ŞAFİİ el-UMM

ZEKAT

 

ÖDEDİĞİ ZEKATI -HAK SAHİPLERİNE ULAŞMADAN TELEF OLANIN DURUMU

 

Şafii (Allah'ın rahmeti ona olsun) dedi ki: Bir kimse, senesi dolmadan önce, malının zekatını hesaplasa ve onu ödemesi gereken kimselere ödeyemeden önce telef etse, zekatını vermiş olmaz. Malının zekatının vadesi geldiği vakit elinde bulunan malının zekatını verir ve bütün bu hususlarda telef olan malı, onun aleyhine olarak hesaba katılmaz. Bütün bu hususlarda -eğer varsa- ekin ile diğer mahsuller arasında da fark yoktur.

 

Şafii (Allah'ın rahmeti ona olsun) dedi ki: Vade geldikten sonra, zekatını çıkarsa ve hak sahiplerine ödemeden telef olsa -eğer bu hususta bir kusuru yoksa- telef olan onun aleyhine hesap edilmez; fakat zekatının yerini tutmaz. Çünkü bir kimse, eğer bir ödeme yükümlülüğü ile karşı karşıya kalacak olursa, onu kendisinden alacaklı olana ödemediği sürece ondan kurtulamaz. -Sözü geçen kusur ise vadesinin dolmasından sonra onu hak sahiplerine ya da yetkili kişiye ödemeyip geciktirmesidir. -

 

Şafii (Allah'ın rahmeti ona olsun) dedi ki: Sonra malının geri kalanına bakar. Eğer geri kalanında zekat düşüyorsa, zekatını öder. Geri kalanına zekat düşmüyorsa zekatını vermez. 20 dinarın zekatı olarak yarım dinar ödeme zamanı geldiği halde o yarım dinarı vermek üzere ayırmakla birlikte hak sahiplerine onu ödemeden önce telef olursa, geriye 19,5 dinar kalmış olur ve bunda ona zekat düşmez. Şayet 21,5 dinar olup onun zekatını vermek istese, o takdirde, 20 dinar için yarım dinar, 20 dinardan geri kalan miktar için de kalanın ondabirinin (1/10) çeyreğini (kırktabirini: 1/40) öder, çünkü dinar, dirhem ve yiyeceklerin tamamından zekat düşen miktardan fazlasında hesabına göre zekat düşer. Eğer ödeyeceği zekat telef olursa, geriye de 20 dinar ve fazlası kalmışsa, geri kalanın ondabirinin (1/10) çeyreği hesabıyla (kırktabir: 1/40) zekatını öder.
....................
* **Yapılacak işler**
A. Zekat konusundaki metne göre, zekat düşen miktardan fazlasında hesabına göre zekat düşen şeyleri sıralayın.
B. Zekat konusundaki metni, son cümlesinden sonra gelecek biçimde sürdürün.

* **Kayıtlar**
....................
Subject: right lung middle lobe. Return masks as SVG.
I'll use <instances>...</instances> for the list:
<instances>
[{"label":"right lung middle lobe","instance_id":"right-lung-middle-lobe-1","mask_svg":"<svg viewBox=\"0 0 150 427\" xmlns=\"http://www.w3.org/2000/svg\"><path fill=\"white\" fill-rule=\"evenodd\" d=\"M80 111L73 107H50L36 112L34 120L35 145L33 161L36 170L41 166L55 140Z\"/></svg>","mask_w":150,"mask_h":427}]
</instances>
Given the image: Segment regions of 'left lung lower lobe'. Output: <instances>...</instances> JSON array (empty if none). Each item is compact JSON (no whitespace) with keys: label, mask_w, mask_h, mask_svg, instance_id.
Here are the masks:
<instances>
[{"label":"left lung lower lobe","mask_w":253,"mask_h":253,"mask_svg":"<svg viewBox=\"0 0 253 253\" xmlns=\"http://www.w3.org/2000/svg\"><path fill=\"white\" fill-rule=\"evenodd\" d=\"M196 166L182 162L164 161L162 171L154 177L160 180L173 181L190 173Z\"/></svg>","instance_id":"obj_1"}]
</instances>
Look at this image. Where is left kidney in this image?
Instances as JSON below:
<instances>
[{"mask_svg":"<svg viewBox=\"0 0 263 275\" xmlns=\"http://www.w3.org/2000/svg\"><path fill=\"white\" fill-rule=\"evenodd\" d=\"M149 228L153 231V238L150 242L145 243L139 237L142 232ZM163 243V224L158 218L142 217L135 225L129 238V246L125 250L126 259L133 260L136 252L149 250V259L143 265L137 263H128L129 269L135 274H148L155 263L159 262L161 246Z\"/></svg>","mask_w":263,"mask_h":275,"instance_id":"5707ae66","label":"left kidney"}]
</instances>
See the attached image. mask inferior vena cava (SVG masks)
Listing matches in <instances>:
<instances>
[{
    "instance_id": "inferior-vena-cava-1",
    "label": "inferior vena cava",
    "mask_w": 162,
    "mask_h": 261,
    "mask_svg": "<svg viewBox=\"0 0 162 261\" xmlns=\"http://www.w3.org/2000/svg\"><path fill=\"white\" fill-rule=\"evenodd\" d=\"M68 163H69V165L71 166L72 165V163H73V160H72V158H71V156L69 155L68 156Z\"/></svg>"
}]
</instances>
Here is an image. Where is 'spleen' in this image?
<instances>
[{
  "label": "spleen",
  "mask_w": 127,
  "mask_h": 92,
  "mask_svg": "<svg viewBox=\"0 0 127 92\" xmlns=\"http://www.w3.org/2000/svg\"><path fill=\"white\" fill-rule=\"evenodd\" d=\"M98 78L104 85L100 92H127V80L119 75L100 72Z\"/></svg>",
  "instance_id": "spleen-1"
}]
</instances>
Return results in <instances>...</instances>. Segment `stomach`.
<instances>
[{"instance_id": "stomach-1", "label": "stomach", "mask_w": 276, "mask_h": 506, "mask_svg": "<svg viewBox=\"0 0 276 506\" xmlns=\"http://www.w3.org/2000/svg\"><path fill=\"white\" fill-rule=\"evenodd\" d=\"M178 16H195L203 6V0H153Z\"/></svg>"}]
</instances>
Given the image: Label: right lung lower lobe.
....................
* **Görev sonuçları**
A. Dinar, dirhem, yiyecekler

B.
 

Şafii (Allah'ın rahmeti ona olsun) dedi ki: Yerden yetişenlerde, ticaret mallarında ve bunun dışında zekatı ödenecek mallarda ve davarlarda da bu böyledir, ancak davarlar sayı ile olmaları itibari ile bu hususta farklıdırlar. İki sınır arasında davarların zekatı affedilmiştir. Kendisi yolculukta olduğu halde üzerinden sene geçecek olup pay hak edenleri bulamaz yahut da bir şehirde bulunup zekatı hak edenleri aradığı halde, o esnada zekattan pay hak eden bir kimse bulamazsa yahut hapse atılır ya da kendisinin malına ulaşmasına engelolunursa, bütün bu hususlar onun için bir mazerettir, bunlardan ötürü kendisi kusurlu davranmış sayılmaz. Sene geçtikten sonra malından telef olan miktar, zekat onun aleyhine hesaba katılmaz. Tıpkı sene dolmadan önce telef olanın hesaba katılmadığı gibi.

 

Şayet hapsedildiği takdirde, güvendiği bir kimse, imkan bulup ona bunu yapmasını emretmezse yahut da zekattan pay hak eden kimseleri bulmakla birlikte, imkanı varsa bu işi az ya da çok geciktirerek malın varlığı ve hak sahiplerinin bulunması halinde onlara (zekatı) vermezse, o kişi kusur işlemiş olur.

 

Malından telef olanın zekatını yine malından kalandan ödemesi gerekir.

Sanki onun 20 dinarı varmış da zekatını ödeme imkanı bulduğu halde onu geciktirmiş ve 20 dinarı helak / telef olmuş gibidir. Bu durumda onun yarım dinar zekat borcu olur, bunu bulduğu zaman öder. Şayet onun, zekatını ödemesi mümkün olan bir malı var ve fakat bunu yapmayacak olursa ve yıllarca tehir ederse ve ona zekat ödemesi icap ettiği halde zekatı vermeyip elindeki de telef olursa bu husustaki kusurundan ötürü onun zekatını öder. Eğer onun 100 koyunu olup, bunlar elinde üç yıl kalıp üçüncü yılında bunların zekatını ödeme imkanı bulacak olursa, o üç yılın zekatını öder. Eğer üçüncü yılda o zekatı ödeme imkanını bulamayıp sonunda telef olurlarsa üçüncÜ yılda ona zekat düşmez, fakat zekatlarını ödemekte kusurlu hareket ettiği diğer iki sene için onların zekatını öder.